Я написал запрос в архив г. Великие Луки, и следы деда-офицера нашлись именно там, в старинном русском городе-крепости на берегах реки Ловать. И хорошие, четкие следы — с адресом проживания, местом работы, окладом, путевкой в 1930 году в Ялту для поправки здоровья. Дед действительно работал в 1929 году окружным инженером по школьному, больничному, жилищному и промышленному строительству. «Социальное происхождение — сын кондуктора. Национальность — великоросс». Так и написано в архивной справке: великоросс. Нормально. Мать — Александра Адамовна Поплавская, католичка, отец — Каралис Константин Осипович, уроженец литовской земли, католик, а сын — великоросс! Все правильно: национальность — вопрос самоидентификации.

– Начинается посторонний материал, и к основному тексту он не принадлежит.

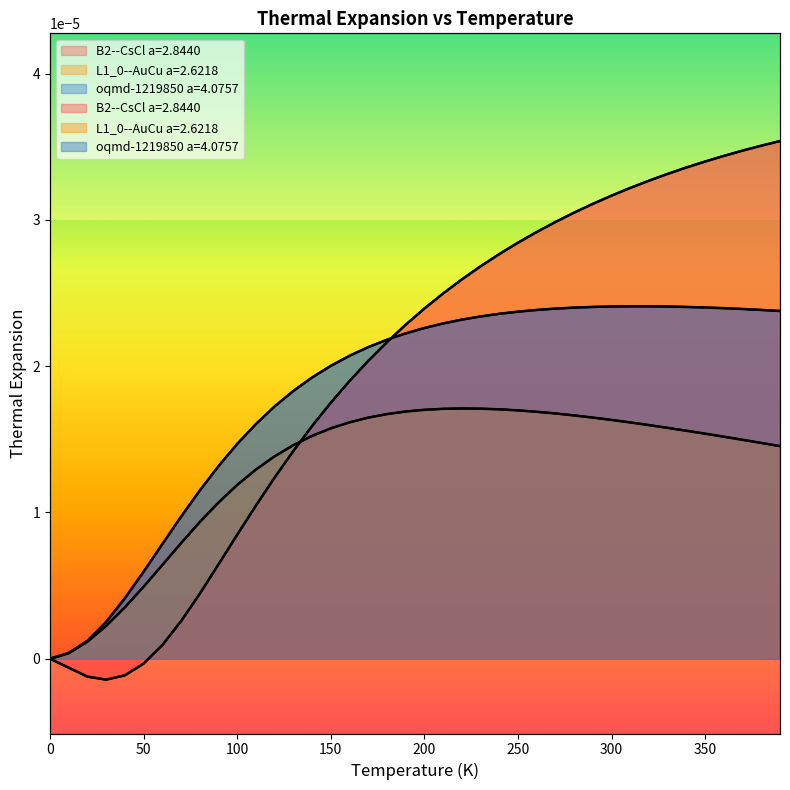

At which category does the chart reach its peak across all series?

390.0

Но чем же «великоросс» отличается от «русского»? Толковый словарь объяснил мне, что ничем не отличается, это устаревшая форма, «то же, что русский». Но звучит величавее, чем прилагательное «русский» — великоросс! Пожалуй, так и буду теперь отвечать на вопрос о своей национальности. Если, конечно, спросят — в российских паспортах этот пункт уже отменили.
…Могилу деда, как и дату его кончины, я пока не нашел: у нас не очень-то чтят человека при жизни, а после смерти и подавно.
Что же произошло в нашей семье в 1917 году? Почему дед, прибывший после госпиталя штабс-капитаном и «прикомандированный к Главному Артиллерийскому управлению», и бабушка с четырьмя детьми оказались после октябрьского переворота в разных городах: в Великих Луках и в Тамбове?
Банальный развод кавалера боевых орденов с быстро постаревшей в нужде и заботах женой? Или вынужденное бегство — из квартиры на Невском проспекте, из бурлящей столицы, со срезанными офицерскими погонами в относительно тихую, но не очень далекую провинцию?
Не знаю. Или следует перевернуть архивы всех судов, где могли разводиться мои предки, или ждать счастливого случая, когда зацепочка сама явится в виде письма, записки или косвенных признаков. А может, оставить все как есть — пусть и у дедушки с бабушкой будет тайна?
Из тамбовского партийного архива прислали справку, из которой следовало, что моя бабушка Ольга Николаевна Каралис родилась в Ярославле, в семье портного, русская, мещанка, закончила четырехклассное начальное училище. До Февральской революции — домохозяйка. С сентября 1917 года работала помощником заведующего детским домом в Петрограде. В члены РКП(б) вступила в 1919 году в Тамбове, в период проведения «партийной недели».
К справке прилагалась целая куча протоколов заседаний партийных ячеек, из которых следовало, что моя тридцатипятилетняя бабушка, мать четверых детей, запустила всю работу в женсовете, спустя рукава проводила агитацию работниц, получала замечания от партийного руководства и вообще можно было предположить, что она подалась в партию большевиков не по зову сердца, а под влиянием обстоятельств…
Поразительно, но в сентябре 1924 года бабушка писала в партийной анкете: «вдова». Она так себя сознательно позиционировала в глазах непримиримых к царской армии товарищей-партийцев или так полагала — при живом, но, быть может, уже чужом муже?.. Или мне следует предположить, что предки разошлись по политическим соображениям? Но какие, простите, могут быть политические соображения у матери четверых детей, пусть и в политизированном Петрограде? Едва ли. Невнятица какая-то.
(После публикации в конце 2004 года в «Литературной газете» моего очерка «В поисках утраченных предков» мне пришло письмо от начальника отдела Российского Государственного Исторического архива В. М. Шабанова, благодарившего за доброжелательное упоминание о Военно-историческом архиве и писавшего далее: «По наведенным мною справкам, Ваш дед, бывший офицер 93-го пехотного Иркутского полка Каралис П. К. служил затем в Красной Армии. Рекомендую Вам запросить другие военные архивы, хранящие дела послереволюционного периода». Я запросил…)
21. Что было дальше
Всё мельчайшее обнаружится; всё скрывающееся рано или поздно выйдет наружу.
…Потом я разыскал в Кишиневе писателя Николая Руссу (его имя чудесным образом всплыло в разговорах на Родосе) и по его приглашению отправился с женой через три границы в знойную июльскую Молдову, на родину материнских предков.